Keema Aloo

A comforting and hearty one-pot dish, Keema Aloo is a classic South Asian curry made with spiced ground beef, tender potatoes, and peas. This recipe, inspired by home-cooked family meals, delivers bold flavor and warmth — perfect for a cozy dinner or meal prep for the week.
Ingredients
2 tablespoons extra-virgin olive oil
1 extra-large onion, chopped
2 tablespoons water (optional)
2 pounds lean ground beef
4 cloves garlic, minced
2 tablespoons freshly grated ginger
1 serrano chili, finely chopped (adjust to taste)
2 teaspoons chopped fresh cilantro
1 tablespoon ground coriander
1½ teaspoons salt
1½ teaspoons ground cumin
1 teaspoon ground cayenne pepper (adjust for heat preference)

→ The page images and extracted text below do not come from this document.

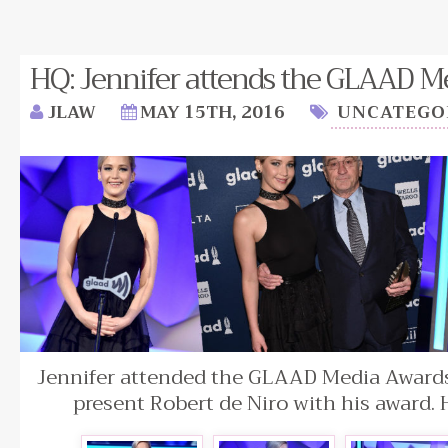
HQ: Jennifer attends the GLAAD M
JLAW
MAY 15TH, 2016
UNCATEGO
Jennifer attended the GLAAD Media Awards 
present Robert de Niro with his award.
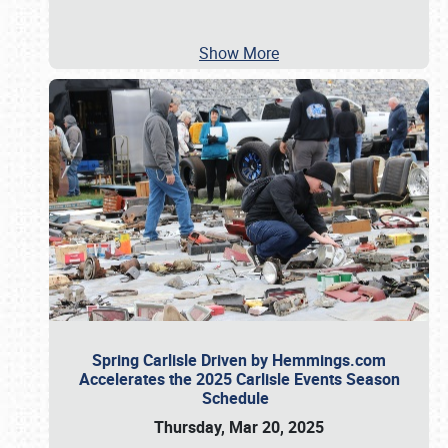
Show More
Spring Carlisle Driven by Hemmings.com
Accelerates the 2025 Carlisle Events Season
Schedule
Thursday, Mar 20, 2025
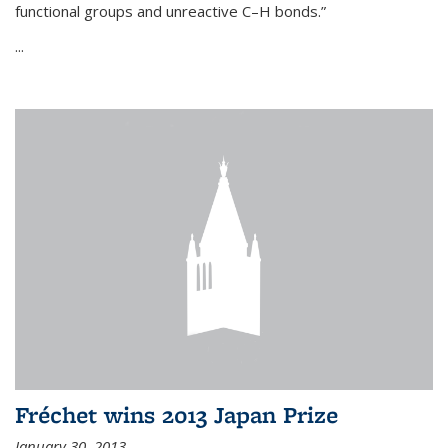
functional groups and unreactive C–H bonds.”
...
Fréchet wins 2013 Japan Prize
January 30, 2013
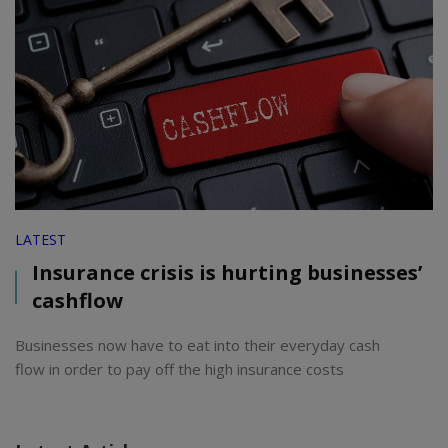
LATEST
Insurance crisis is hurting businesses’
cashflow
Businesses now have to eat into their everyday cash
flow in order to pay off the high insurance costs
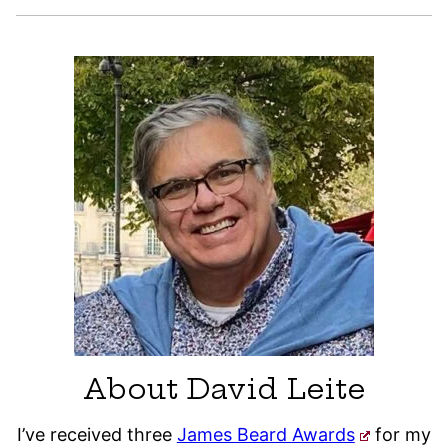
About David Leite
I’ve received three
James Beard Awards
for my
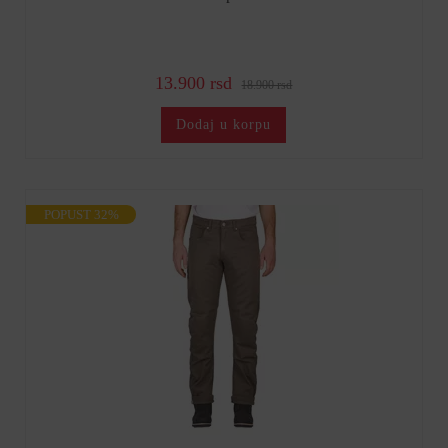
13.900 rsd
18.900 rsd
Dodaj u korpu
POPUST 32%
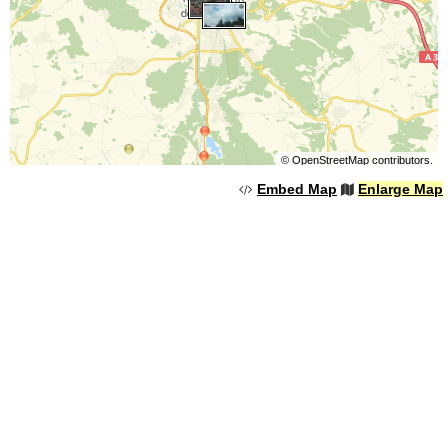
©
OpenStreetMap
contributors.
Embed Map
Enlarge Map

1 teaspoon ground turmeric
3 medium potatoes, peeled and diced
1 (28-ounce) can diced tomatoes
1 cup frozen green peas
1 teaspoon garam masala
Instructions
Sauté the onions:
Heat olive oil in a large saucepan over medium-high heat. Add the chopped onion and cook until soft and golden brown, about 12 minutes. If the onions start to stick, add a splash of water to deglaze the pan.Cook the beef:
Add ground beef, garlic, ginger, serrano chili, and cilantro to the pan. Cook, stirring often, until the beef is browned and crumbly, 10 to 15 minutes.Spice it up:
Reduce heat to medium-low. Stir in coriander, salt, cumin, cayenne, and turmeric. Let the spices bloom for 5 minutes, stirring occasionally.Add potatoes and tomatoes:
Mix in the diced potatoes and canned tomatoes with their juice. Cover and simmer until potatoes are fork-tender, about 15 minutes.Finish with peas and garam masala:
Stir in frozen peas and simmer for another 10–15 minutes, until the curry thickens and flavors meld. Sprinkle garam masala over the top, cover, and let sit for 5 minutes off heat before serving.
- Pro Tip
For richer flavor, prepare the keema a day in advance. The spices develop beautifully overnight, making leftovers taste even better. Serve with warm naan or steamed basmati rice, and top with a squeeze of lemon or a spoonful of yogurt for added brightness.